++++ Document extract

Monthly Archives: August 2011

Gordon Bennett @ Sutton Gallery

The title of Gordon Bennett’s latest exhibition: “(Abstraction) Citizen” is just waiting to be deconstructed. They are tempting text to use as a springboard for an examination of Australia’s race relationship and representation.

The paintings themselves, Bennett’s series of double portraits invites more critical discourse about the dichotomy between words and identity, abstraction and representation, citizens and non-citizens. In Bennett’s painting the pink lines that make one face are on top of the black/brown X-ray, geometric figures that are reminiscent of figures by Jean-Michel Basquiat. In 1998 Bennett started to channel Basquiat in his paintings. Bennett saw similarities his Anglo-Celtic and Aboriginal ancestry and Basquiat’s Haitian/Puerto Rican, as well as, that Basquiat’s art that was an amalgam of visual images and ideas.

Underneath the double portraits of imaginary people Gordon Bennett has written words on the canvas, titling the portraits with text: “suburbanite”, “burgher”, “indigene”, “citizenry”, “colonist” and “population”.

The philosopher Max Stirner wrote: “…in order to be a real I, a ‘free burgher’, a ‘citizen’, a ‘free and true man’, they too see the truth and reality of me in the reception of an alien I and devotion to it. And what sort of I? An I that is neither an I nor a you, a fancied I, a spook.” (The Ego and Its Own p.225)

Max Stirner argues that identities like ‘citizen’ are alien abstractions; that I am not a citizen, a suburbanite, a burgher, an indigene, citizenry, colonist, or even population. The words that Bennett has written on his paintings are abstractions; they are not representational or representative of an individual. The words suggest a membership of an abstract group. It is also a reference to Bennett’s alternate identity as “John Citizen”.

Gordon Bennett keeps on changing his style of painting. I remember seeing his retrospective of twenty years of art at the NGV in 2007 and being struck by the variety of media, besides painting, that Bennett has used including videos and self-portraits in the form of installations with dressing tables. Bennett’s ‘cut & paste’ aesthetic appropriates everyone; he mixes Pollock with Pop Art, Phillip Guston with De Stijl, going from one extreme to another. He could, at this stage of his career be resting on his achievements and like many other established artists continuing to turn out trademark style paintings but instead he keeps on changing.

Gordon Bennett is a post-modern stylistic master of appropriation mixing Western and Australian aboriginal art with a post-colonial agenda. This sounds very serious but Bennett makes post-modernism visual delight. Gordon Bennett’s art will remain a critical favourite with his references and thought provoking work but his art remains fun and visually appealing.

++++++++

Activity 1: In the review of Gordon Bennett's exhibition, list the words Bennett wrote on the canvas as titles beneath his double portraits.
Activity 2: Reproduce the passage of the review of Gordon Bennett's exhibition that starts at "Gordon Bennett @" and ends at "images and ideas.".

++++ Data extracts

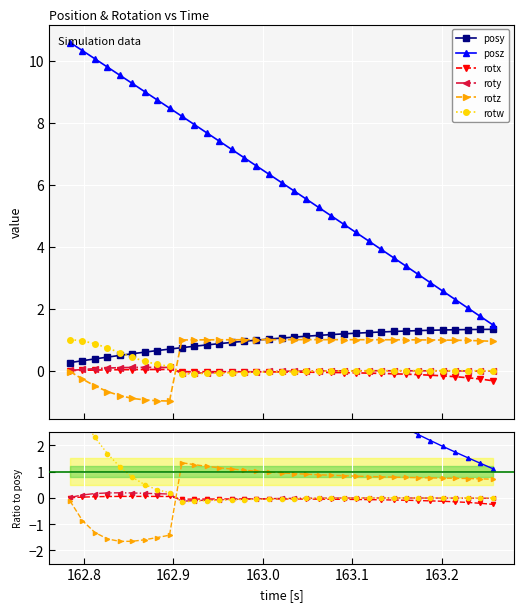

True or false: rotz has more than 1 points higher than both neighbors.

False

++++++++
++++ Data extracts

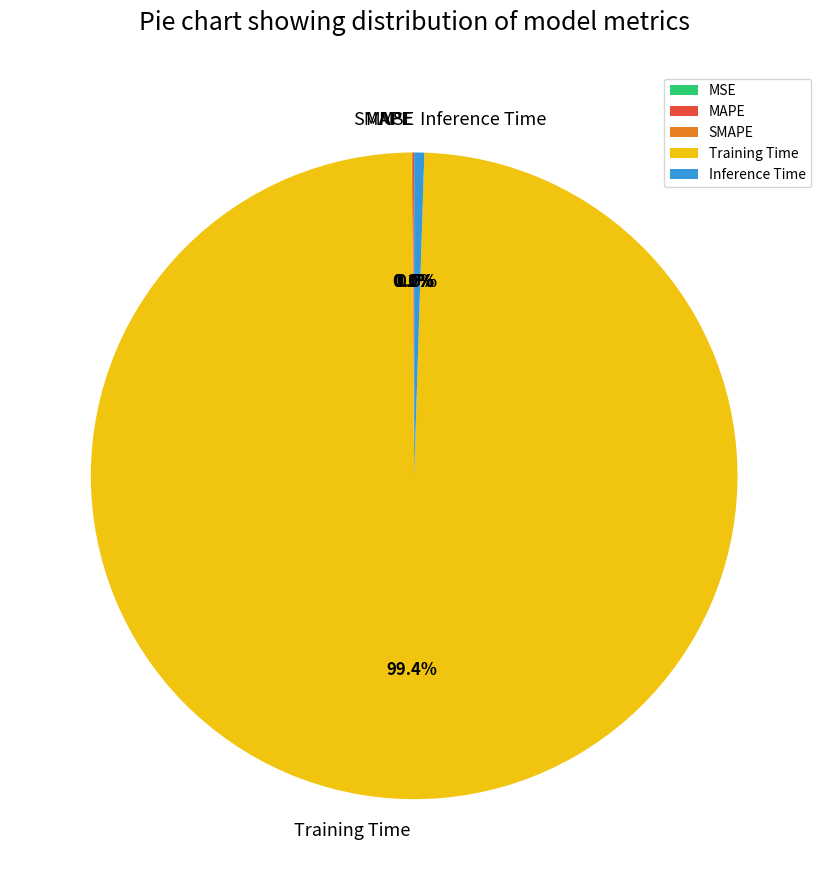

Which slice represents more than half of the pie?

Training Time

++++++++
++++ Data extracts

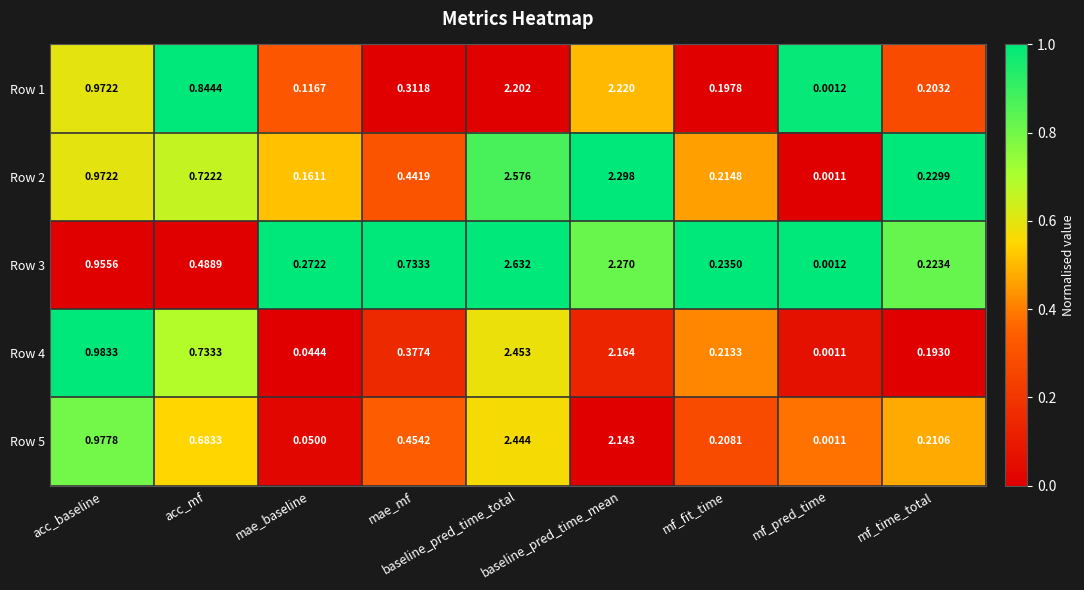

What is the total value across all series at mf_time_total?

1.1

++++++++

Written reply 1: suburbanite, burgher, indigene, citizenry, colonist, population

Written reply 2:
Gordon Bennett @ Sutton Gallery

The title of Gordon Bennett’s latest exhibition: “(Abstraction) Citizen” is just waiting to be deconstructed. They are tempting text to use as a springboard for an examination of Australia’s race relationship and representation.

The paintings themselves, Bennett’s series of double portraits invites more critical discourse about the dichotomy between words and identity, abstraction and representation, citizens and non-citizens. In Bennett’s painting the pink lines that make one face are on top of the black/brown X-ray, geometric figures that are reminiscent of figures by Jean-Michel Basquiat. In 1998 Bennett started to channel Basquiat in his paintings. Bennett saw similarities his Anglo-Celtic and Aboriginal ancestry and Basquiat’s Haitian/Puerto Rican, as well as, that Basquiat’s art that was an amalgam of visual images and ideas.